I have it made, No matter how much trouble I may cause, you defend me to the ends of the Earth. I feel safe around you, I feel loved around you, and I never feel alone when you're near. Thank you for letting me eat your food, thank you for reminding me that stupid boys are not worth my time, and thank you for telling me when I’ve had enough and it’s time to go home (oops).
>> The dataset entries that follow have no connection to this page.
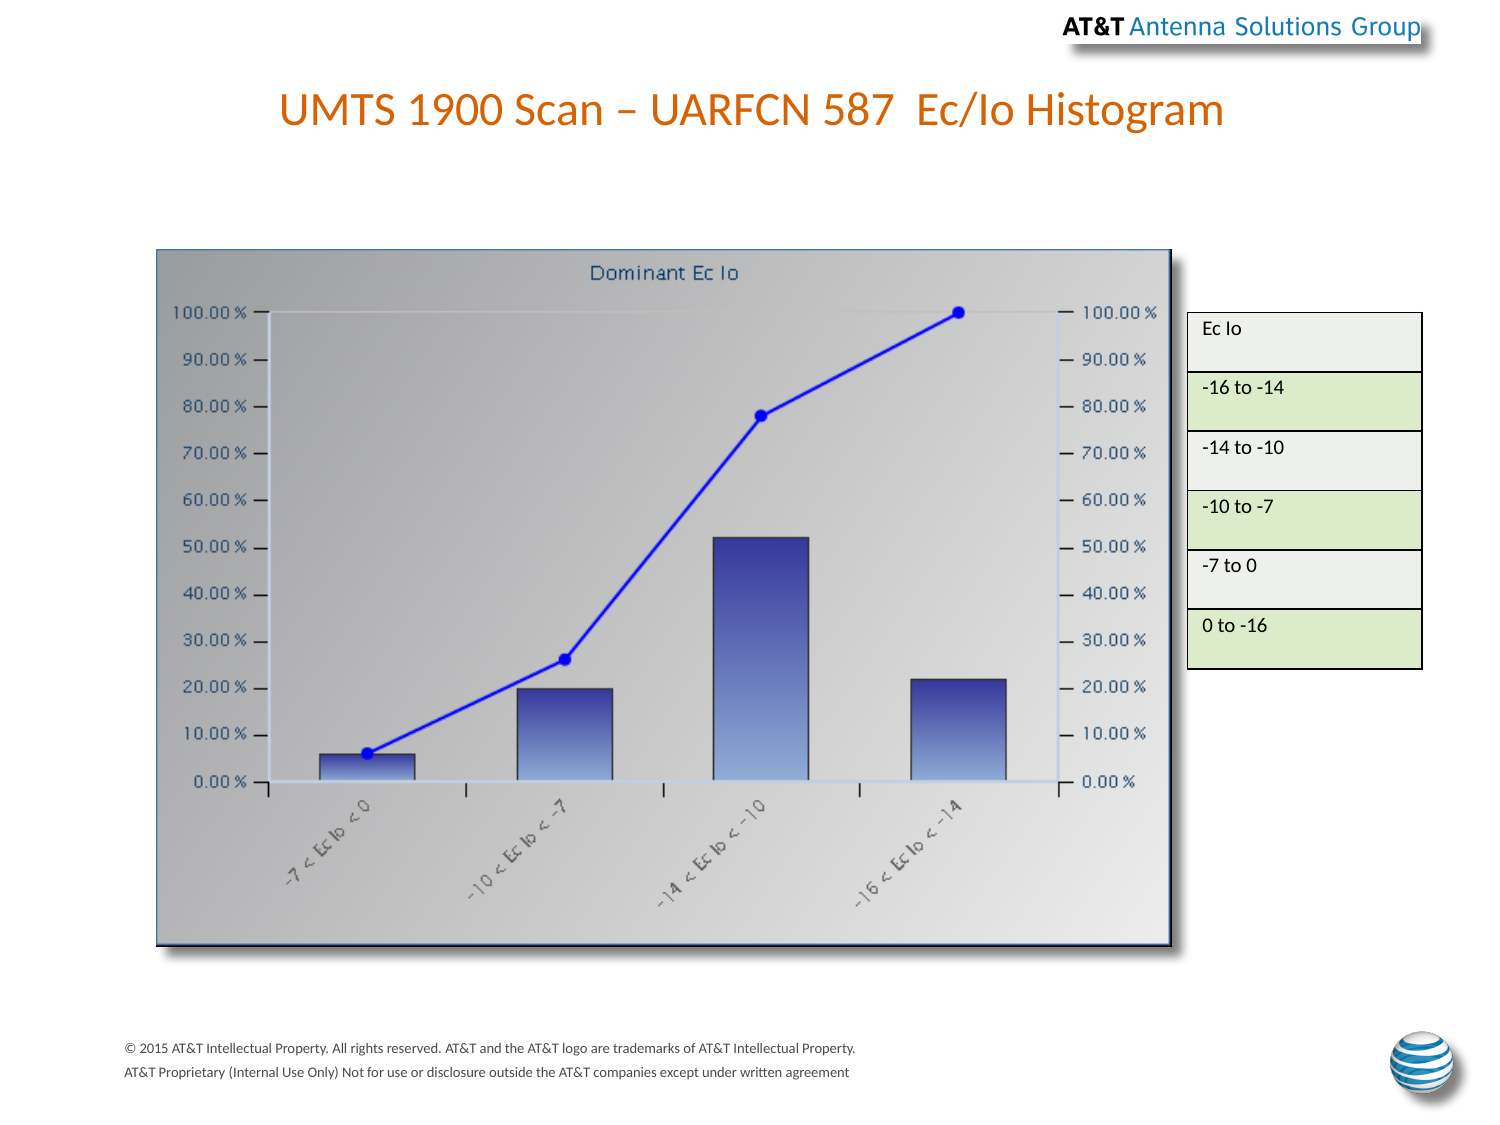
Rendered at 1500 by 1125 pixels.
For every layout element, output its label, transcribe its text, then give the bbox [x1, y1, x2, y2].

text_box AT&T Proprietary (Internal Use Only) Not for use or disclosure outside the AT&T companies except under written agreement [109, 1054, 1204, 1088]
picture [1390, 1030, 1454, 1094]
table_cell -10 to -7 [1188, 491, 1421, 549]
picture [1062, 15, 1421, 44]
text_box © 2015 AT&T Intellectual Property. All rights reserved. AT&T and the AT&T logo are trademarks of AT&T Intellectual Property. [109, 1031, 1204, 1054]
table_header Ec Io [1188, 313, 1421, 371]
text_box UMTS 1900 Scan – UARFCN 587 Ec/Io Histogram [31, 70, 1485, 143]
table_cell -7 to 0 [1188, 551, 1421, 608]
table_cell 0 to -16 [1188, 610, 1421, 668]
table_cell -14 to -10 [1188, 432, 1421, 490]
picture [155, 249, 1173, 947]
table_cell -16 to -14 [1188, 373, 1421, 430]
As much as I love you, having a big like you can be hard sometimes. I hate admitting when I’m wrong, so having someone around who is almost always right really makes it hard to be stubborn. Sometimes you yell at me (only when I deserve it), and sometimes you try to sell me to the highest bidder (again, usually my fault). Taking your littles anywhere is like having two toddlers, so good job for dodging teenage pregnancy. Our relationship is far from perfect, but I wouldn’t have it any other way. You complete my twin and I the way a glass of milk completes two warm chocolate chip cookies.
Thank you for doing all that you do, thank you for loving me, thank you for seeing my potential, and, most of all, thank you for picking me.